I hereby declare the foundation of the Slow Business Intelligence movement. Like the slow food movement of Italy and "langsamkeit" management of Germany, Slow BI advocates the slowing of life.
Many years ago, I read the book Die Entdeckung der Langsamkeit (The Discovery of Slowness) by Sten Nadolny. Essentially a fictional but fact-based novel of the life of 19th century British explorer (and former Governor of Tasmania) John Franklin who died while exploring the Northwest Passage in the Arctic. In the novel, Franklin's slowness triumphed in a Napoleonic naval battle when he shot a French sniper by "waiting, without panic, and carefully noting the angle at which the sniper's shots had been discharged." While those around him panic, he locates the sniper and kills him with a single shot.
I can hear the snorts of derision from my colleagues as they read this but bear with me as I think there may be important lessons in repudiating real-time BI (or more accurately, real-time decision making).
Still reading? OK, here's my logic:
The delivery of numbers quickly to decision makers is an often stated key benefit of BI investments. Words used by advocates often include the like of real-time, zero latency, agile and operational. Largely, this is all correct. It's a good capability for an organisation to invest in as it accelerates the speed it takes to get data and then act. Think about Richard Hackathorn's three types of latency:
- Data latency - the time taken to collect, reconcile and store data
- Analysis latency - the time taken to understand data and make it actionable information
- Action latency - the time taken to react to the information and take action.
So what about the middle step of this sequence? I'm talking about taking time to analyse data and arrive at better decisions. Better, quicker numbers are only worth something if they are used to make better decisions - not just any decision.
In the course of implementing analytic capabilities in several organisations I have often heard counter arguments to publishing numbers automatically out of the BI platform. A common one goes something like the following.
'You can't just give the Board figures automatically. They won't understand the context [i.e. I don't get the chance to 'spin' the message]. They will rush around making knee-jerk decisions either without consulting me, or at best causing me to spend valuable time explaining the figures."

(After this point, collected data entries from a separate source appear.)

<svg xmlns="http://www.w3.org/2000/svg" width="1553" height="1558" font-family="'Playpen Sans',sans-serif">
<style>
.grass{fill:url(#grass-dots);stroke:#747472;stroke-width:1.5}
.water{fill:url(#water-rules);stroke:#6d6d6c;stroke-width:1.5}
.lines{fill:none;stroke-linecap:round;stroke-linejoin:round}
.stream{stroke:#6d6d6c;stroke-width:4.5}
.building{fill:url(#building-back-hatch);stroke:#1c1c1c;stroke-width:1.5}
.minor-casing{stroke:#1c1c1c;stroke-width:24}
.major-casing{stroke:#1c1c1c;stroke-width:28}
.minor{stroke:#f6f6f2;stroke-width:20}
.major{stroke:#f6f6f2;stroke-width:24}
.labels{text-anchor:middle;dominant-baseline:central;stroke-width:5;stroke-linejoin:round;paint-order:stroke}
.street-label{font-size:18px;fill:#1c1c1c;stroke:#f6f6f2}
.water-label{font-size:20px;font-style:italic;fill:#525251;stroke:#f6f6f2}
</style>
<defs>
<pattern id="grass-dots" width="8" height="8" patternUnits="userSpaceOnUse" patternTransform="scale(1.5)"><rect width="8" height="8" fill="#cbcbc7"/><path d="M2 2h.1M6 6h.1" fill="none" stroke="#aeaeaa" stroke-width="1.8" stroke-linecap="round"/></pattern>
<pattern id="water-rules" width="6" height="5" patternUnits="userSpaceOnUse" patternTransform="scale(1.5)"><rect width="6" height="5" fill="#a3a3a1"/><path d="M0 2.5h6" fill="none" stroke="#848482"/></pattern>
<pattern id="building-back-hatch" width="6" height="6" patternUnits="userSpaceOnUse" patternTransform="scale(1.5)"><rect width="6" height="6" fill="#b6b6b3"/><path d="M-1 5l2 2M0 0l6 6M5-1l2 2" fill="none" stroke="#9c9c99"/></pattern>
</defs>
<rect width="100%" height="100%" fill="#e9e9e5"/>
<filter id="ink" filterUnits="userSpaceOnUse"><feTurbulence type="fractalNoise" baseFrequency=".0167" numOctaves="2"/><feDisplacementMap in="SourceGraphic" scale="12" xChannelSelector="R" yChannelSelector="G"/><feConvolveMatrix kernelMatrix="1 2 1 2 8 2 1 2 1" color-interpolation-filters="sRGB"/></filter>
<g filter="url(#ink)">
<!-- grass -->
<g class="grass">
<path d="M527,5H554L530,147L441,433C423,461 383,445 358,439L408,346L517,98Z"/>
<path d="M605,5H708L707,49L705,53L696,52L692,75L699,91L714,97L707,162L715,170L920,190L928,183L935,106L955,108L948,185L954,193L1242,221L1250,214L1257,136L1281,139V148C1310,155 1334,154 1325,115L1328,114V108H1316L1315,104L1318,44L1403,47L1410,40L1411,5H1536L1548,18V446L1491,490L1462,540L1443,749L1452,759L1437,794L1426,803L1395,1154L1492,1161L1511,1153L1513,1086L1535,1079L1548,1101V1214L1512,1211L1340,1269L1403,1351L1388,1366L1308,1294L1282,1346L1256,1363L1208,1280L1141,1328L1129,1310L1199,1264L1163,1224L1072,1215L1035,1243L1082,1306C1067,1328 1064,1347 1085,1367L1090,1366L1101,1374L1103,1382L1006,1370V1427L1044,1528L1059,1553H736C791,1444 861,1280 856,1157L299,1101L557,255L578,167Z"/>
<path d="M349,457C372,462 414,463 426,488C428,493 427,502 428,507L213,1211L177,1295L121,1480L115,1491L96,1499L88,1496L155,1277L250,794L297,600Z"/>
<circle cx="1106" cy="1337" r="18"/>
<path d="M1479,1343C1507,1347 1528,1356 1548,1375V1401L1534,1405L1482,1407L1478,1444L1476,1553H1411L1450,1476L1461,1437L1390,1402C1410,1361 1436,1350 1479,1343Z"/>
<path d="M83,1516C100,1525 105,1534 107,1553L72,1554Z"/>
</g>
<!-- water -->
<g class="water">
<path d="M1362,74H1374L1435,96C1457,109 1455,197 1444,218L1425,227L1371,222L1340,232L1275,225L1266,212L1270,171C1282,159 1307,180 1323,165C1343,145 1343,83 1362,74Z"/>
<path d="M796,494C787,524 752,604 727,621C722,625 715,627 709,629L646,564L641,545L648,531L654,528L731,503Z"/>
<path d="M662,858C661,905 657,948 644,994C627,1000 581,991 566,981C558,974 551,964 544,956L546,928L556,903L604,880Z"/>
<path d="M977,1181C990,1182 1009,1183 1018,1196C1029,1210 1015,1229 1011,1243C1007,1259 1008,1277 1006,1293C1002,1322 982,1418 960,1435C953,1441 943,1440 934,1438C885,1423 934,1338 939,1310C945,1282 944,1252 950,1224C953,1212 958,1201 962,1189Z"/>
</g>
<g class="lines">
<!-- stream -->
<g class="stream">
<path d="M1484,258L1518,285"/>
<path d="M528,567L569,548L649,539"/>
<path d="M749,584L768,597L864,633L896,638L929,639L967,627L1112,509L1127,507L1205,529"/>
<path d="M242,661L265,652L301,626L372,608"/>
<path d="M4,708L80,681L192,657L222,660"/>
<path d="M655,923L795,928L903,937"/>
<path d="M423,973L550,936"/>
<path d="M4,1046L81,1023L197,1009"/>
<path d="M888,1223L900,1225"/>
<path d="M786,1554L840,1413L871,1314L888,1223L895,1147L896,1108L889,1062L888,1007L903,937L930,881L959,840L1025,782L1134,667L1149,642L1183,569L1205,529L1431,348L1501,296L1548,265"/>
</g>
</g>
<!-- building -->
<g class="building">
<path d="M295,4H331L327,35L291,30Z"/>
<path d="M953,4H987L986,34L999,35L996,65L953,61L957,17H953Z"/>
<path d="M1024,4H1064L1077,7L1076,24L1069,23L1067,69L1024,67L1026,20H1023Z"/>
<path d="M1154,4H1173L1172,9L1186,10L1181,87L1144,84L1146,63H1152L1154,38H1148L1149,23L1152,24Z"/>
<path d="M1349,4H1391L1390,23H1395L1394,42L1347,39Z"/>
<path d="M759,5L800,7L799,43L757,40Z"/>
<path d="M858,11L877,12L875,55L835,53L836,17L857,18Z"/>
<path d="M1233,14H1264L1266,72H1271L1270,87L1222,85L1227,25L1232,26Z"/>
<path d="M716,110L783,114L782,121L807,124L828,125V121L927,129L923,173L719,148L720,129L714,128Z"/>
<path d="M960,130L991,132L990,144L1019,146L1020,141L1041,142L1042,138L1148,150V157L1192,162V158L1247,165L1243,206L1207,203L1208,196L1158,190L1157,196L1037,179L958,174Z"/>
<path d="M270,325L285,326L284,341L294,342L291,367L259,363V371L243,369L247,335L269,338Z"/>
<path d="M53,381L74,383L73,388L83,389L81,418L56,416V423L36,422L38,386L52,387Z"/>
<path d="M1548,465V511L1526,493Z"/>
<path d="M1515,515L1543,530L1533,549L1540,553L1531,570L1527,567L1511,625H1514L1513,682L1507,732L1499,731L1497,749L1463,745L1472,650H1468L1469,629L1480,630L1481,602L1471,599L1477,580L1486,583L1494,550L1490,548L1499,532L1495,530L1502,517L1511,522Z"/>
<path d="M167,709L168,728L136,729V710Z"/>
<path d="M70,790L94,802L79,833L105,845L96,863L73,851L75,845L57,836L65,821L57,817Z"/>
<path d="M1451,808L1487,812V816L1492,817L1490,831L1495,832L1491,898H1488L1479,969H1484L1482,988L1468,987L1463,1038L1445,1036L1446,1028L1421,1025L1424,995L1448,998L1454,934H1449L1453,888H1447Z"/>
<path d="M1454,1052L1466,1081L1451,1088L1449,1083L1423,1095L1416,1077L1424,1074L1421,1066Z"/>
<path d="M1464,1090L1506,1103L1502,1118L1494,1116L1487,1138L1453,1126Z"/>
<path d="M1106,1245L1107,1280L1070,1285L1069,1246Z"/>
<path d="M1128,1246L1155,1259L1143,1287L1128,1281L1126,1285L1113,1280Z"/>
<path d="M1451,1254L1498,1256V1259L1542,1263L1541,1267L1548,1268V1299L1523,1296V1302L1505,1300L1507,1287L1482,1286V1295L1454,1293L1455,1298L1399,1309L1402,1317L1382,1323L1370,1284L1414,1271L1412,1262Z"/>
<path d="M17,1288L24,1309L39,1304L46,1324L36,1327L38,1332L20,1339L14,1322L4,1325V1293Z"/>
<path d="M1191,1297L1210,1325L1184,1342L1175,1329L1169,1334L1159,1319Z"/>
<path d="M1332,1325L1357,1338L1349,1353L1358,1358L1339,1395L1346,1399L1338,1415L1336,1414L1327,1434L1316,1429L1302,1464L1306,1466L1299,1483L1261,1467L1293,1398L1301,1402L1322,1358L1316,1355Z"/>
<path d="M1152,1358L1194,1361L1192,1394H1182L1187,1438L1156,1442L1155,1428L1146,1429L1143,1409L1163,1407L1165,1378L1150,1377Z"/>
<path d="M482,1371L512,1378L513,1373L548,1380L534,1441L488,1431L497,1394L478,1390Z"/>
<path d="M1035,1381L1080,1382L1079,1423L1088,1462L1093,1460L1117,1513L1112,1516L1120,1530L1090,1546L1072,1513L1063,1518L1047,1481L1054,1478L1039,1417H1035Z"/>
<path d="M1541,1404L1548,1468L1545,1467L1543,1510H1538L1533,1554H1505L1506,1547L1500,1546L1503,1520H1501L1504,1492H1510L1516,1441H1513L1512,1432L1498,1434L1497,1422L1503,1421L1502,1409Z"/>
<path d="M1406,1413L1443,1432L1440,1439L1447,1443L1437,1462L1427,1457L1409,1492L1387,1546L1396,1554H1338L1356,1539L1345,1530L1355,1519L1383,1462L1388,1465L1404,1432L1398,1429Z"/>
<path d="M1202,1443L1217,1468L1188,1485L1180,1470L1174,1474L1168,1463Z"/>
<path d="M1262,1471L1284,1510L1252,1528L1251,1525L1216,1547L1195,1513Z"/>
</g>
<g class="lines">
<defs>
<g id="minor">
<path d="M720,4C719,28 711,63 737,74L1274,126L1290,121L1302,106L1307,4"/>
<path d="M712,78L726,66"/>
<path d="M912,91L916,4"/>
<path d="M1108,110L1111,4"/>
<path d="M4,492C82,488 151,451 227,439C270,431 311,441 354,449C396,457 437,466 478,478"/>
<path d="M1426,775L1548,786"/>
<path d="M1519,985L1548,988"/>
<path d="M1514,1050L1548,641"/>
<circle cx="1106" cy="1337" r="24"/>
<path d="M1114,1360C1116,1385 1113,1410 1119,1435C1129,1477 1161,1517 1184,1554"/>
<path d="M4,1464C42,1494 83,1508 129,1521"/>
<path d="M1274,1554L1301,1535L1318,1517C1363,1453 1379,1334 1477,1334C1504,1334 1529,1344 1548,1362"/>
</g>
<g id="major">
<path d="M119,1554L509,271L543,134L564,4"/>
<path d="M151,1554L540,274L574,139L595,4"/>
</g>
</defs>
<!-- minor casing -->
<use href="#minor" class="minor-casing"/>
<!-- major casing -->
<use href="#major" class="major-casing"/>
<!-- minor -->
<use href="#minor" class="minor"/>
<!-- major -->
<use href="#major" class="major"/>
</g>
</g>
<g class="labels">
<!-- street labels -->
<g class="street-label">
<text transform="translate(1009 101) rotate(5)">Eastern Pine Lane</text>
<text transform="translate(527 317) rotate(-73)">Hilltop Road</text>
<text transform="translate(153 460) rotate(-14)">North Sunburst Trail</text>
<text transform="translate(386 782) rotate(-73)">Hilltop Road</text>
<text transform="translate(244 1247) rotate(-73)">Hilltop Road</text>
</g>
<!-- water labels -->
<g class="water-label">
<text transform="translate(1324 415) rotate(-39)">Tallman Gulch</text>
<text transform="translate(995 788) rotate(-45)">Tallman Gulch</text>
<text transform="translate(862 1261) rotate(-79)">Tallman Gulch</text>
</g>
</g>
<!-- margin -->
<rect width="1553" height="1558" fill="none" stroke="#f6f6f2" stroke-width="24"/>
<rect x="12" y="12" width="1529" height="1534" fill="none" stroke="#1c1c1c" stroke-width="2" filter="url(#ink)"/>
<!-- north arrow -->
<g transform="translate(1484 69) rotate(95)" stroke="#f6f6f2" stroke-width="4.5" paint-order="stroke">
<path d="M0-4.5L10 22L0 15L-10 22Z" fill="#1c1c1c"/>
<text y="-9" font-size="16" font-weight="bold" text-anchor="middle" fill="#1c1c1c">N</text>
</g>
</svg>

I have often argued successfully that you need to develop trust in the numbers and if you achieve this then to only reason you want to prevent automatic (i.e. real-time) publication is because you see the current ability to spin the numbers as an important source of your power. This is a pretty difficult line to argue explicitly with your CEO. After all, most CEO's themselves like the idea of having better access to the numbers - perhaps for the same 'power' reasons? Generally a capable BI manager is able to 'win the day'.
Another counter argument is
"The numbers are too volatile to report hourly/daily/weekly. This volatility can convey misleading impressions about our business."
I have more sympathy for this and volatility can and does work this way in many businesses. For example a sales operation may on average result in $100 million of new business a week on average. The distribution however may feature sudden rises or falls each day. What is a manager to make of significant changes intra-week in this case?
Well I think there are two conclusions you can make that also support Slow BI:
- Careful consideration needs to be given to how you present decision makers with such numbers. In this example, if you report a daily number then you may also need to give corresponding information such as whether-or-not the number is outside of the usual range of variance.
- Analytic modeling can be performed to take into account intrinsic variances and give you the ability to predict what sudden changes will mean for the coming period (in this case the end of the week).
So there are circumstances when the delivery of 'raw' numbers can result in poor decisions. Just churning out the numbers as fast as you can each morning can do harm. The solution is to spend time analysing how the numbers will be used by decision makes under a range of scenarios. This is where Slow BI can make an important contribution: If you want to have realtime BI then you need to spend a lot of time analysing how the information will be used. I think that scenario planning can play a big role in ensuring that the right information is delivered to the right people at the right time and in the right form. I know Gartner talks about this as well.
Take your time analysing your business under all circumstances (this is Slow BI) will deliver you the insight necessary to support the predictive models that will cut through the daily 'fog of operations'. When these are in place, you then have the capability necessary to support successful and Fast BI.
So don't rush, but let's all support Slow BI by slowing down the analysis. We can only then develop the models to support Fast BI.